Dans son message, la Pre Fortier n’a pas rendu explicite sa position quant à l’interdiction d’utiliser des mots controversés dans un contexte académique. Elle a tout de même semblé faire un appel à l’empathie concernant le cas de la Pre Lieutenant-Duval : « Il peut arriver que nous commettions, malgré nous, une maladresse qui puisse heurter les autres. De telles situations sont l’occasion de faire montre d’empathie et de confiance mutuelle et de réitérer notre engagement à nous ouvrir à l’autre, à apprendre, et à grandir. »

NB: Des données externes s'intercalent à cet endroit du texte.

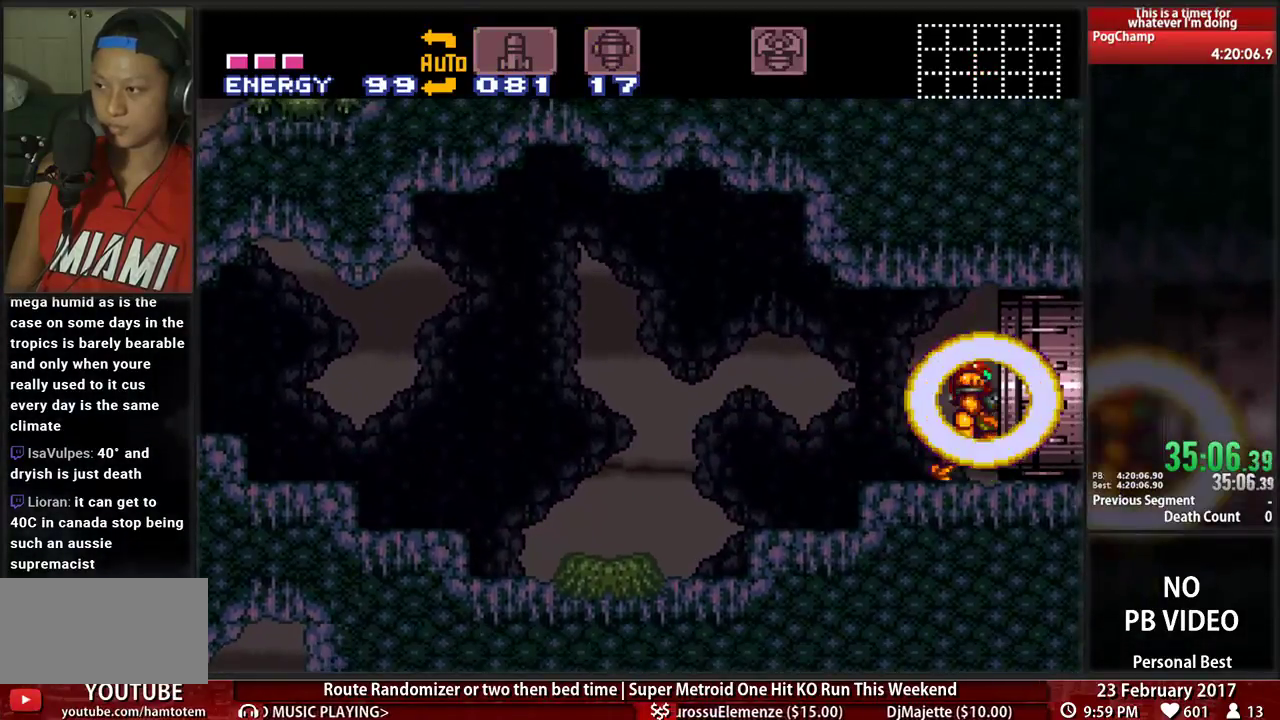
{"dt_ms": 500, "buttons": [], "events": [[379, "B", "up"], [397, "DPAD_RIGHT", "up"]]}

Le Réseau des étudiant·e·s noir·e·s réagit
La déclaration de la rectrice a rencontré l’opposition de certaines personnes à McGill. Le Réseau des étudiant·e·s noir·e·s (Black Student Network, BSN) a publié, le 30 octobre dernier, un communiqué « condamnant fortement » l’attitude de Suzanne Fortier. Il lui a été reproché d’avoir « utilisé » la notion de liberté académique pour mettre de côté l’inclusivité : « La compréhension de la « liberté académique » par la principale Fortier permet de refuser aux étudiant·e·s noir·e·s le droit d’apprendre dans un environnement sécuritaire ». Le BSN a aussi affirmé que l’Université McGill avait « une responsabilité particulière pour reconnaître le traumatisme et la violence liés au « mot en n », puisque son fondateur James McGill était une personne raciste qui possédait des esclaves.